As others have mentioned, I personally believe this is largely increased by the very high demand to do new content more exclusively rather than in balance with other content. The drop rates are set to a point where you should encounter them at a healthy rate with the standard endgame gameplay loop. For example, you should get lightless arbor keys about as often as it takes to farm enough gold to make it feel decently rewarding to run it. If you got the keys more often, you’d have a surplus of keys since you wouldn’t want to run it until you got more gold anyways creating a surplus of keys - more rare and you’d have an overdemand of keys and still be left with surpluses of gold after runs.
This is a delicate balance, but something we’re targeting with the drop rates keeping in mind that these are a feature for a 1.0 core game and healthy gameplay experiences - not targeted to be seasonal content to keep players busy outside of the normal existing endgame gameplay. And this is certainly something we’re looking for feedback on in regards to if that healthy gameplay is being achieved here.
Each dungeon is designed to ensure it provides necessary supplies to utilize the reward mechanic. Temporal Sanctum will always give you an LP item and matching exalted base. The first 3 modifiers in Lightless Arbor are discounted to ensure you can at least afford a couple of modifiers just from gold drops found in the dungeon, and Soul Bastion is completely self contained. While these are not the “optimized” usages of the reward mechanic by any means, we ensure the reward mechanics are always accessible.
I’m not personally sure how this is considered a ‘gate’ any more than more corruption in monolith of fate is a ‘gate’. Yes, better rewards come from higher difficulty, however there is a breakpoint until everything is “unlocked” which is designed to not be unreasonable to obtain.

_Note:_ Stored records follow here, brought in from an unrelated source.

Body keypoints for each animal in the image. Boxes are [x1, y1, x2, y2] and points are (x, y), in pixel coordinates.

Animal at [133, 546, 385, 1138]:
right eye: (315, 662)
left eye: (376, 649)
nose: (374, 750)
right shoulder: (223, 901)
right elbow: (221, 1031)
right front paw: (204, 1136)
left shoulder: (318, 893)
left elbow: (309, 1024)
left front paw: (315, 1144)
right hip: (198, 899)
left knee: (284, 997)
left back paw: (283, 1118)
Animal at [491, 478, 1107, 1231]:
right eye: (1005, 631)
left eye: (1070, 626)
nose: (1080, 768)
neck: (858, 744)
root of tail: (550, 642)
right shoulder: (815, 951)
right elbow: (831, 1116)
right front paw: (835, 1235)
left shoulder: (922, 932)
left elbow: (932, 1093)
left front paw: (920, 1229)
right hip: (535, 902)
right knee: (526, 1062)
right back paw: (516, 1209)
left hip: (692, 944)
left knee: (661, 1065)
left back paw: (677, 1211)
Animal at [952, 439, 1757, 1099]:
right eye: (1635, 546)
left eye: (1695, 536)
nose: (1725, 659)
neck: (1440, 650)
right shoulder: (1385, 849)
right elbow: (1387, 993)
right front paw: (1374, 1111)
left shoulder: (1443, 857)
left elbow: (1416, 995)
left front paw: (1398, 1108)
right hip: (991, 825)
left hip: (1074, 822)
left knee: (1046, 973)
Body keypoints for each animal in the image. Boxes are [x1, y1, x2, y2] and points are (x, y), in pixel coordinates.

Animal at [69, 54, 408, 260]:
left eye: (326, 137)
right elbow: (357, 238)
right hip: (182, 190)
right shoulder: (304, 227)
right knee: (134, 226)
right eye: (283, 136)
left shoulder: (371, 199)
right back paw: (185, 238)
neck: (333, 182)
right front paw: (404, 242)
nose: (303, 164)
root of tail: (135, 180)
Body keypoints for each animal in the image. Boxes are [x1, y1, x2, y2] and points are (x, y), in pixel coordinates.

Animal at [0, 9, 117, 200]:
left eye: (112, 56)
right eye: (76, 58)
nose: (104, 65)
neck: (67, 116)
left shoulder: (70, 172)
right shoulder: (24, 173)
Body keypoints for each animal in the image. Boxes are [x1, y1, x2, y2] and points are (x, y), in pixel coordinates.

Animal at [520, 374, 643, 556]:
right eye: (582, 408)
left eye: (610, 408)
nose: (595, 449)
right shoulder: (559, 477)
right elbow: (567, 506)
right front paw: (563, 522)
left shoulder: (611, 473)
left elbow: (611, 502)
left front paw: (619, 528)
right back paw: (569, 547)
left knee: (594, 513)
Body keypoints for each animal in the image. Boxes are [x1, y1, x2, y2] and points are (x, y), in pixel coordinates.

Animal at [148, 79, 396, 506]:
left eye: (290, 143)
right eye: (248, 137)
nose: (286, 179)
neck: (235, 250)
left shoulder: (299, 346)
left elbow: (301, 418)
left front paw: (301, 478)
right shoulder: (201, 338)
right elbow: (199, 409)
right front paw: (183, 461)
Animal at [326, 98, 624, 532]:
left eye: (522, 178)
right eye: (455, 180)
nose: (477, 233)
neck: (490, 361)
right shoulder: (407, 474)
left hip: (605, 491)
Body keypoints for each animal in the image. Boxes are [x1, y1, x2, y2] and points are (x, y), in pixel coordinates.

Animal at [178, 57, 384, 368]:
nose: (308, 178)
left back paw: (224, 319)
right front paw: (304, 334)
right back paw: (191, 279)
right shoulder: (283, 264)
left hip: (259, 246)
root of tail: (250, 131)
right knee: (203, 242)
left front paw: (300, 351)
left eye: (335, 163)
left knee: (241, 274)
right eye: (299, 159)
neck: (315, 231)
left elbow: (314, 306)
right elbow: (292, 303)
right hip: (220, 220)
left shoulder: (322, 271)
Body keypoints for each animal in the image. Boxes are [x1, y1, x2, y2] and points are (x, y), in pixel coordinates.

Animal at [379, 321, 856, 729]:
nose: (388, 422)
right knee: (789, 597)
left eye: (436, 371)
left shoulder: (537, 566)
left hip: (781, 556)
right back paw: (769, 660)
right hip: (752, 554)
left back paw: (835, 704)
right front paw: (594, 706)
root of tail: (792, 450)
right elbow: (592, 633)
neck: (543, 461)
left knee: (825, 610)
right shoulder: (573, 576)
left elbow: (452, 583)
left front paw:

This is an aspect called “Cost of Entry”. By having a cost of entry we can allow something to have exceptionally high rewards without greatly skewing the power curve. Cost of Entry also creates a demand for the contents within. I quickly explained this in a different post, and will copy here: By having a cost of entry, it increases the desire to optimize rewards - clear more of the dungeon to get more from each key spent. Without having anything spent, there’s no incentive to do anything other than rush the single most rewarding aspect (typically boss) and ignore everything else. This is one of the issues currently encountered with the Monolith. And while we are working on other solutions for the Monolith to provide more than simply rushing the objective, Dungeons work differently, and the same solutions won’t apply.
We currently believe having a cost of entry (dungeon key) is an effective measure for Dungeons to provide value to what can be found within, and allow the rewards within to be more rewarding based on key scarcity.
If we were to remove key requirements, we would also need to greatly reduce the rewards, otherwise it would become the definition of, where I might normally say “power creep”, it may be more akin to “power sprinting”. We certainly understand that players will always want access to the most rewarding content, however if they can infinitely run it with no cost, no ‘gates’ then the game loses the loot hunt aspect, and other aspects of the game fall further behind. Monolith becomes a “needless grind” which will then be demanded to match the rewards of the dungeons, normal drops that aren’t from empowered dungeon rewards fall further and further behind as there’s a new “normal” created, and it becomes an endless loop of power creep. We want dungeons to be exciting to complete, for players to want to do dungeons because of the great rewards they can contain - however in order to have that there has to be a cost, a limiting factor to not completely imbalance and throw off everything else in the game among other reasons earlier mentioned.